ACMG also recommends:
- informing all pregnant women that noninvasive prenatal screening (NIPS) is the most sensitive screening option for traditionally screened aneuploidies
- referring patients to a trained genetics professional when an increased risk of aneuploidy is reported after NIPS
- offering diagnostic testing when a positive screening test result is reported after NIPS
- laboratories provide readily visible and clearly stated detection rate (DR), clinical specificity (SPEC), and positive predictive values (PPV), and negative predictive values (NPVs) for conditions being screened
- laboratories not offer screening for Patau, Edwards, and Down syndromes if they cannot report DR, SPEC, and PPV values for these conditions.
ACMG does not recommend:
- NIPS to screen for autosomal aneuploidies other than those involving chromosomes 13, 18, and 21.
Public health perspective: Long-term study concludes implementing cfDNA in high-risk women could be cost-effective
Researchers in Italy retrospectively analyzed the performance of first-trimester screening (FTS) test in a general obstetrics population, including a cost-benefit analysis of a hypothetical model that implemented universal FTS testing using cfDNA. A 2-step strategy based on nuchal translucency, serum screening, and ultrasound assessment of the nasal bone was applied when analyzing the FTS results of 6,679 women. The researchers identified 3 groups: high-risk: >1:250; intermediate-risk: 1:251-1:999; and low-risk group: <1:1000. Women at intermediate-risk underwent NB assessment and recalculation of individual risk.

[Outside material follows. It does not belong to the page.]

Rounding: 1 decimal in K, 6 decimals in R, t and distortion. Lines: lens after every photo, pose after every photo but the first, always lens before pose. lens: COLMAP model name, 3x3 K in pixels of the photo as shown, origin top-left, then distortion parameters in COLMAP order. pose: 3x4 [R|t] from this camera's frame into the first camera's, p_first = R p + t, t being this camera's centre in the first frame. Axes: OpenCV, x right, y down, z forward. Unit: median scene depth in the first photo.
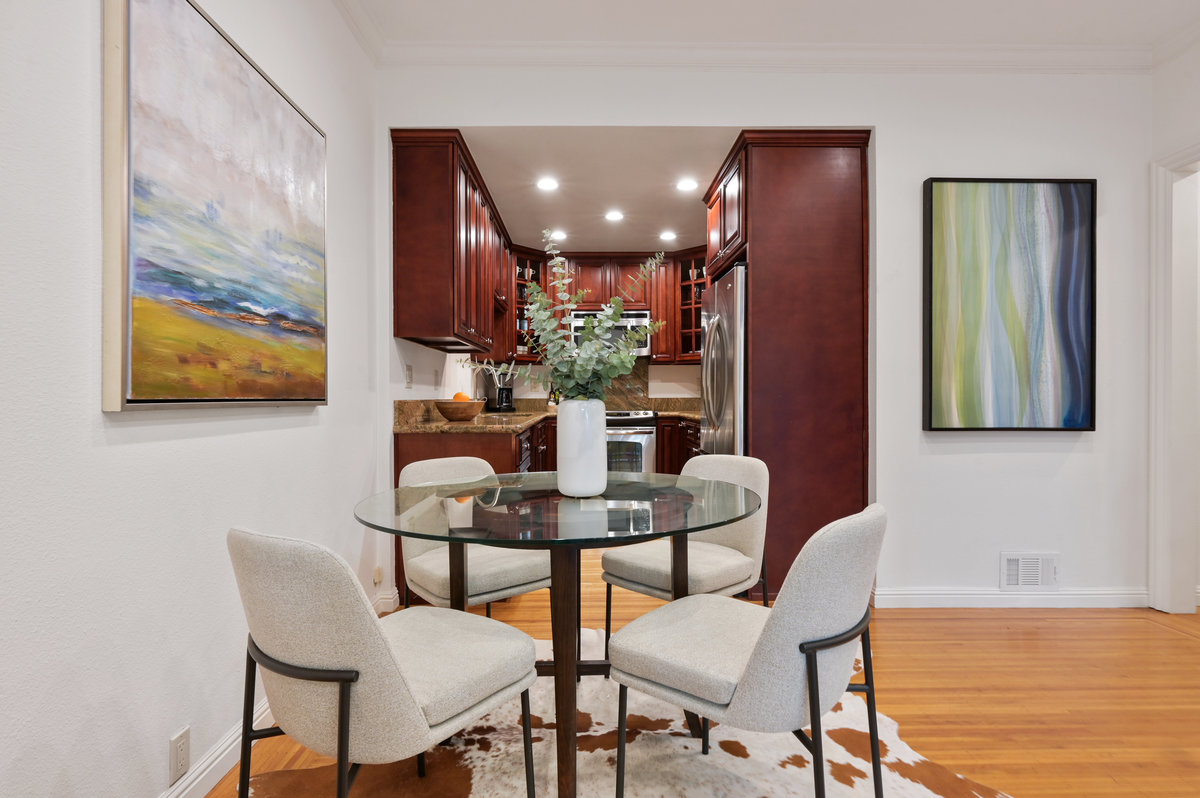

All women at high-risk were offered fetal karyotyping.
The investigators concluded that the Italian public health system would not be able to sustain the cost of universal cfDNA testing in women undergoing FTS. However, a possible scenario based on use of cfDNA FTS in women at high-risk would result in a 6-fold reduction in the number of invasive procedures. It would also avoid 2 false-negative results (trisomy 21) diagnosed in women with intermediate-risk using the current screening strategy of combined invasive and noninvasive testing.